In Salon-de-Provence in the south of the country, she visited a former drug trading center, which was "cleaned up" thanks to the efforts of Mayor Nicolas Isnard.

The city invested millions in 151 video cameras to monitor all of the dealers' suspicious places around the clock.

Pécresse praised the security strategy and announced that, as President, she wanted to restore law and order and open ghettos “within a decade”.

She proposes a ten-year plan for the banlieue, the main aim of which should be the fight against unemployment.

In addition, she wants to change the allocation criteria in social housing and achieve a social mix through an active settlement policy.

She also seeks a reversal in law enforcement.

Due to the overcrowded prisons, sentences up to one year are no longer enforced in France.

This creates a feeling of impunity that ultimately undermines state authority, she laments.

"Monsieur Autorité" and the fratricidal struggle among the conservatives

The right-wing candidate is attacking President Emmanuel Macron on a terrain where he has little success. Although he is not yet an official candidate, the president reacted immediately. This Monday he will travel to the Côte d'Azur, the adopted home of Pécresse 'man for “authority” on the campaign team, Eric Ciotti. With a radical law-and-order course, the MP had won almost 40 percent of the votes in the membership vote on the presidential candidacy at Les Républicains (LR). Pécresse has entrusted him with the title of “Monsieur Autorité” on their campaign team for security issues.

With his planned visit to Nice, Macron is re-igniting a fratricidal conflict among the conservatives that MP Ciotti and the Mayor of Nice, Christian Estrosi, have been fighting for years. President Sarkozy had still managed to discipline the two fighters. But Estrosi, a former motorcycle racer, has since renounced his party. In 2015 he appeared as the savior of the Mediterranean region Provence-Alpes-Côte d'Azur, who saved it from the chairmanship of Le Pen's granddaughter Marion Maréchal. After two years, tired of this task, he resigned and was re-elected to the Nice City Hall. From there he gives Macron the right protection, also to wipe out his intimate enemy Ciotti.

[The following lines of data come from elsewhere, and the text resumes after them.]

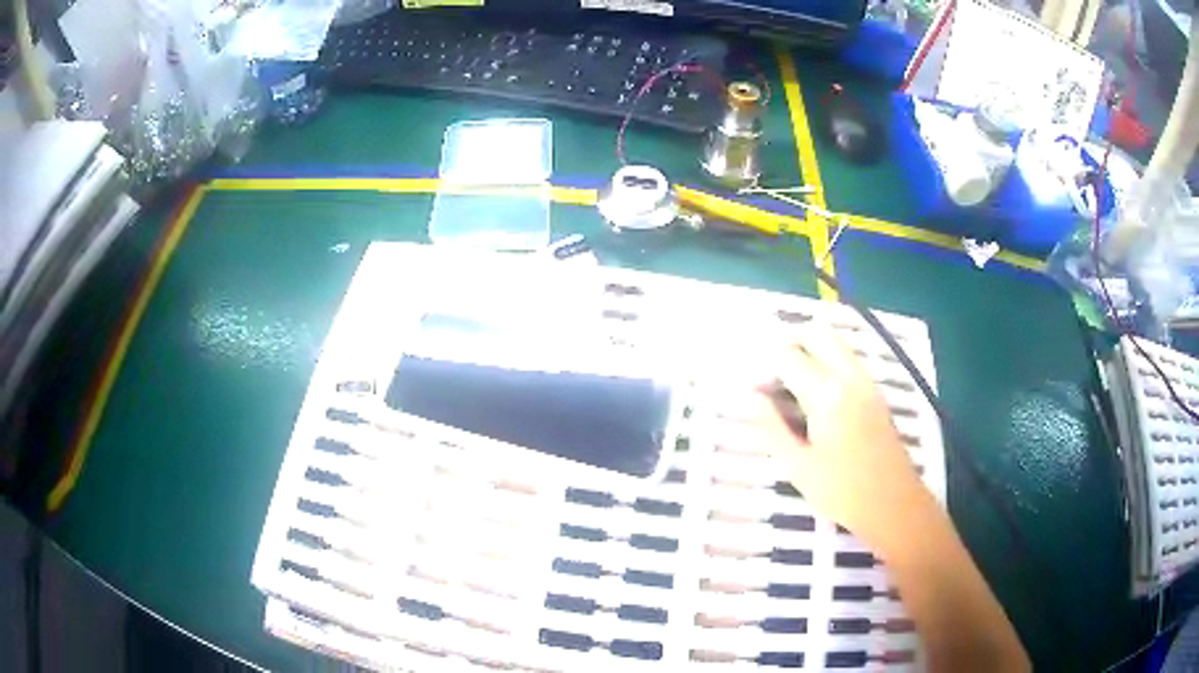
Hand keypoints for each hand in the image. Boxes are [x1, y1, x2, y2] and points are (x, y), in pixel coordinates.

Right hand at [753, 326, 932, 546]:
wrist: (895, 505)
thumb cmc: (843, 492)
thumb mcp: (797, 467)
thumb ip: (771, 427)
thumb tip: (750, 397)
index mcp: (828, 395)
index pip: (787, 356)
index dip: (762, 364)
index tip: (749, 385)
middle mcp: (850, 377)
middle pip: (815, 333)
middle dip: (786, 341)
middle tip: (765, 369)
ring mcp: (866, 382)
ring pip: (835, 341)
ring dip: (807, 347)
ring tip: (786, 379)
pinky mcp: (875, 392)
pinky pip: (847, 358)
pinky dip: (825, 358)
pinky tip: (812, 391)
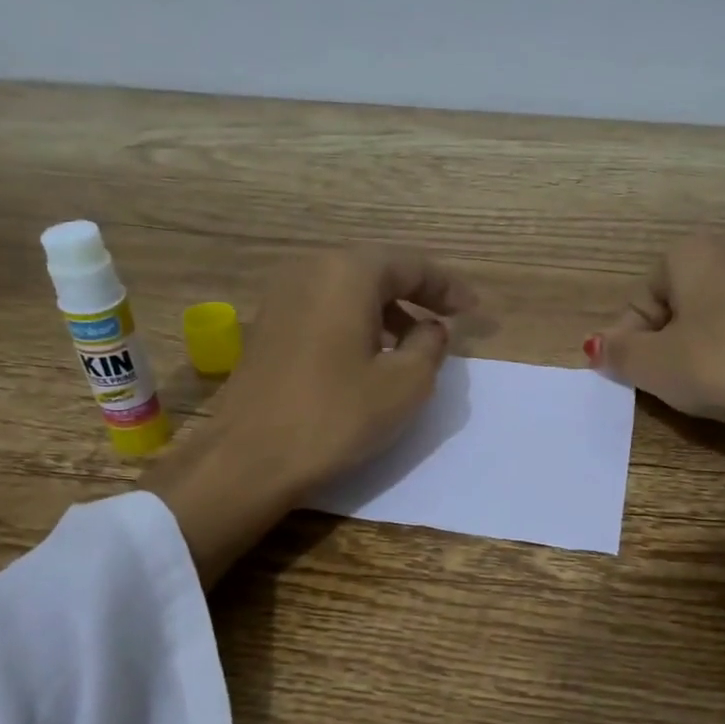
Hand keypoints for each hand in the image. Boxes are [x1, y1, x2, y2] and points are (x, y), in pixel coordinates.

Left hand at [143, 246, 475, 582]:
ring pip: (348, 290)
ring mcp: (281, 297)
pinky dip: (354, 322)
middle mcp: (310, 270)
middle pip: (377, 271)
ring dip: (385, 310)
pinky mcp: (267, 326)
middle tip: (446, 320)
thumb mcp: (406, 384)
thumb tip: (430, 327)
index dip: (447, 287)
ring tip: (411, 342)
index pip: (411, 265)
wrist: (250, 458)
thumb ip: (430, 345)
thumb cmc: (337, 416)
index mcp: (348, 273)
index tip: (474, 311)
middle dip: (415, 294)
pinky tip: (368, 355)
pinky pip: (324, 309)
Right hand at [587, 235, 724, 456]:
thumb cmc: (719, 365)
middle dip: (661, 345)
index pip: (639, 299)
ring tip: (699, 388)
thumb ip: (617, 353)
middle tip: (662, 383)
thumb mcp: (653, 365)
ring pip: (708, 321)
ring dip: (693, 352)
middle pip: (673, 307)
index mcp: (691, 253)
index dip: (628, 340)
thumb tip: (597, 347)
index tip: (632, 375)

In Nice, Macron wants to celebrate a security strategy that has been a trademark of the conservatives for years: nationwide video surveillance.

In addition, it is to lay the foundation stone for a new, 50,000 square meter security center.

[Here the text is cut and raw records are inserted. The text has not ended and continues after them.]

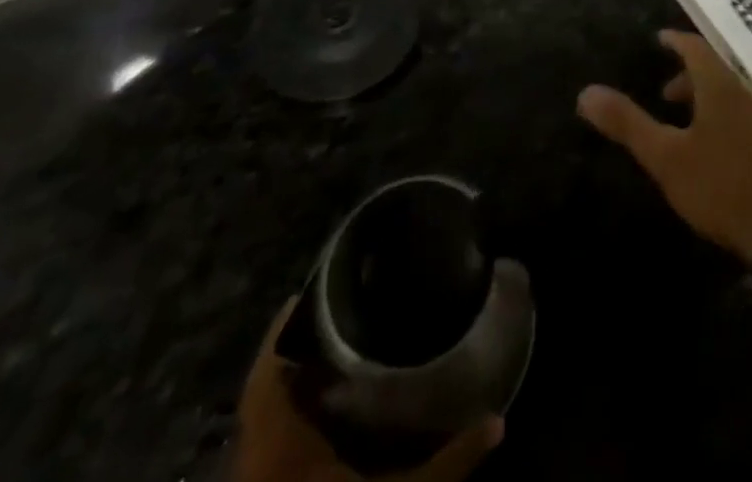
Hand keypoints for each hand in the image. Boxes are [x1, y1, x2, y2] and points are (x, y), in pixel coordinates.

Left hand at [232, 300, 501, 481]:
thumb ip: (444, 466)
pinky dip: (289, 417)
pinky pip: (265, 443)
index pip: (269, 369)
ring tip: (340, 347)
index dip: (283, 328)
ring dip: (292, 383)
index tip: (314, 288)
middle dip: (297, 349)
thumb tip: (498, 423)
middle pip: (265, 387)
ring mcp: (253, 478)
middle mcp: (256, 455)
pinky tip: (325, 411)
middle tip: (343, 312)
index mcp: (279, 442)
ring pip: (263, 416)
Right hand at [578, 29, 751, 265]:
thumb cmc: (717, 186)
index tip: (659, 39)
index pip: (696, 47)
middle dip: (686, 74)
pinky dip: (719, 114)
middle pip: (714, 70)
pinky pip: (740, 113)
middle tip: (663, 92)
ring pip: (728, 93)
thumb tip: (586, 92)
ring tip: (681, 121)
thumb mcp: (665, 156)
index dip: (676, 40)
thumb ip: (627, 123)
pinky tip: (709, 145)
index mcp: (720, 87)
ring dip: (703, 97)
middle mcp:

National and local police officers are to work together in the building.

Marine Le Pen and Eric Zemmour are already scoffing at the show between Pécresse and Macron.

“The last time the Kärcher was taken out, 12 # .500 police stations were cut,” said Le Pen. Zemmour said that the last time Sarkozy promised a Kärcher, he conjured up “Kouchner”.

Foreign Minister Bernard Kouchner, co-founder of the aid organization Doctors Without Borders, came from the sixty-eight movement and stood for the saying “Prohibition must be prohibited”.